■ **What you will do**
Copy out the data below with each occurrence of "遊說集團" changed to "遊說團體", leaving everything else intact.

**** Exercise material ****

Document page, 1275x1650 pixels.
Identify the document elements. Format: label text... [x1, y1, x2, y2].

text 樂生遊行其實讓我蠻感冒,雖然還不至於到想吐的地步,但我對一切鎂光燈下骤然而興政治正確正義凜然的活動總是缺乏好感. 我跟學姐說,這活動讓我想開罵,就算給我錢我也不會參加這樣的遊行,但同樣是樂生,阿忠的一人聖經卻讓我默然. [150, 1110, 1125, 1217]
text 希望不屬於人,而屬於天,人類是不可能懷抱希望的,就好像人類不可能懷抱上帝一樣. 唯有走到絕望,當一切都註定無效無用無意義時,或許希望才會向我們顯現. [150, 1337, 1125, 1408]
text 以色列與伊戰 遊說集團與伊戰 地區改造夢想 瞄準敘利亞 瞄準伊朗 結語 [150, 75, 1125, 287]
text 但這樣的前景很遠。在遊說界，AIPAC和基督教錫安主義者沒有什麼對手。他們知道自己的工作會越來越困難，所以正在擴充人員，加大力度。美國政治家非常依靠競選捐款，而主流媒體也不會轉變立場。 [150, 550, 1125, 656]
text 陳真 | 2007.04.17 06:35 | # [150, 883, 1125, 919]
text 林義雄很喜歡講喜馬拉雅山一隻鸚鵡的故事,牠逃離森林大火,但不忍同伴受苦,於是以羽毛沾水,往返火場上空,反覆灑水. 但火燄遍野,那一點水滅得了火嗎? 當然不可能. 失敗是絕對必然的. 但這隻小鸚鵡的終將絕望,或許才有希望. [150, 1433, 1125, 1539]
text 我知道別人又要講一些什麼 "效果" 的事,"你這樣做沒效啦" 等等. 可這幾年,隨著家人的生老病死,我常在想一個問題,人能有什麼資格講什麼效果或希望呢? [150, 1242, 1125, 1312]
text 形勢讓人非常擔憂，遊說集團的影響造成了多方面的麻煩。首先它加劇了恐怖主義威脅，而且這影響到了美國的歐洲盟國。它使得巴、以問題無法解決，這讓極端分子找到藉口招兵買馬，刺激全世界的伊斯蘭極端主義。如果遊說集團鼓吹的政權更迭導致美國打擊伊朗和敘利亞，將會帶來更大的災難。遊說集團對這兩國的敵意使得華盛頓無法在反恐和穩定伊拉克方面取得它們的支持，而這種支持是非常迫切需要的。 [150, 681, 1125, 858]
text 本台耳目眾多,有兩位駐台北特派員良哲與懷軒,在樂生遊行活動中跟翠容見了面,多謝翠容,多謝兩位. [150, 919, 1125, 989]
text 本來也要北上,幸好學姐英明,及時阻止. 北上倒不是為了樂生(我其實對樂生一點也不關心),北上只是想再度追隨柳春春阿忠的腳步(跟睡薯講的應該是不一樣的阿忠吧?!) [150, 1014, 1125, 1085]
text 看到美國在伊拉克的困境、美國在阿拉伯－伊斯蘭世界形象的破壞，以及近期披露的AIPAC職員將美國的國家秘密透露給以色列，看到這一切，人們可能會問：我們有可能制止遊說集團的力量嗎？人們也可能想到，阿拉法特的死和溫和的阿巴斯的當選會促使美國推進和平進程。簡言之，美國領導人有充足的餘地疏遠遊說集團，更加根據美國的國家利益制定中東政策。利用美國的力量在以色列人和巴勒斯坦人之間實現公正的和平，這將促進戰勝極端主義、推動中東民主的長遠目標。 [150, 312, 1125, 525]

****

■ **Solved exercise**
Document page, 1275x1650 pixels.
Identify the document elements. Format: label text... [x1, y1, x2, y2].

text 樂生遊行其實讓我蠻感冒,雖然還不至於到想吐的地步,但我對一切鎂光燈下骤然而興政治正確正義凜然的活動總是缺乏好感. 我跟學姐說,這活動讓我想開罵,就算給我錢我也不會參加這樣的遊行,但同樣是樂生,阿忠的一人聖經卻讓我默然. [150, 1110, 1125, 1217]
text 希望不屬於人,而屬於天,人類是不可能懷抱希望的,就好像人類不可能懷抱上帝一樣. 唯有走到絕望,當一切都註定無效無用無意義時,或許希望才會向我們顯現. [150, 1337, 1125, 1408]
text 以色列與伊戰 遊說團體與伊戰 地區改造夢想 瞄準敘利亞 瞄準伊朗 結語 [150, 75, 1125, 287]
text 但這樣的前景很遠。在遊說界，AIPAC和基督教錫安主義者沒有什麼對手。他們知道自己的工作會越來越困難，所以正在擴充人員，加大力度。美國政治家非常依靠競選捐款，而主流媒體也不會轉變立場。 [150, 550, 1125, 656]
text 陳真 | 2007.04.17 06:35 | # [150, 883, 1125, 919]
text 林義雄很喜歡講喜馬拉雅山一隻鸚鵡的故事,牠逃離森林大火,但不忍同伴受苦,於是以羽毛沾水,往返火場上空,反覆灑水. 但火燄遍野,那一點水滅得了火嗎? 當然不可能. 失敗是絕對必然的. 但這隻小鸚鵡的終將絕望,或許才有希望. [150, 1433, 1125, 1539]
text 我知道別人又要講一些什麼 "效果" 的事,"你這樣做沒效啦" 等等. 可這幾年,隨著家人的生老病死,我常在想一個問題,人能有什麼資格講什麼效果或希望呢? [150, 1242, 1125, 1312]
text 形勢讓人非常擔憂，遊說團體的影響造成了多方面的麻煩。首先它加劇了恐怖主義威脅，而且這影響到了美國的歐洲盟國。它使得巴、以問題無法解決，這讓極端分子找到藉口招兵買馬，刺激全世界的伊斯蘭極端主義。如果遊說團體鼓吹的政權更迭導致美國打擊伊朗和敘利亞，將會帶來更大的災難。遊說團體對這兩國的敵意使得華盛頓無法在反恐和穩定伊拉克方面取得它們的支持，而這種支持是非常迫切需要的。 [150, 681, 1125, 858]
text 本台耳目眾多,有兩位駐台北特派員良哲與懷軒,在樂生遊行活動中跟翠容見了面,多謝翠容,多謝兩位. [150, 919, 1125, 989]
text 本來也要北上,幸好學姐英明,及時阻止. 北上倒不是為了樂生(我其實對樂生一點也不關心),北上只是想再度追隨柳春春阿忠的腳步(跟睡薯講的應該是不一樣的阿忠吧?!) [150, 1014, 1125, 1085]
text 看到美國在伊拉克的困境、美國在阿拉伯－伊斯蘭世界形象的破壞，以及近期披露的AIPAC職員將美國的國家秘密透露給以色列，看到這一切，人們可能會問：我們有可能制止遊說團體的力量嗎？人們也可能想到，阿拉法特的死和溫和的阿巴斯的當選會促使美國推進和平進程。簡言之，美國領導人有充足的餘地疏遠遊說團體，更加根據美國的國家利益制定中東政策。利用美國的力量在以色列人和巴勒斯坦人之間實現公正的和平，這將促進戰勝極端主義、推動中東民主的長遠目標。 [150, 312, 1125, 525]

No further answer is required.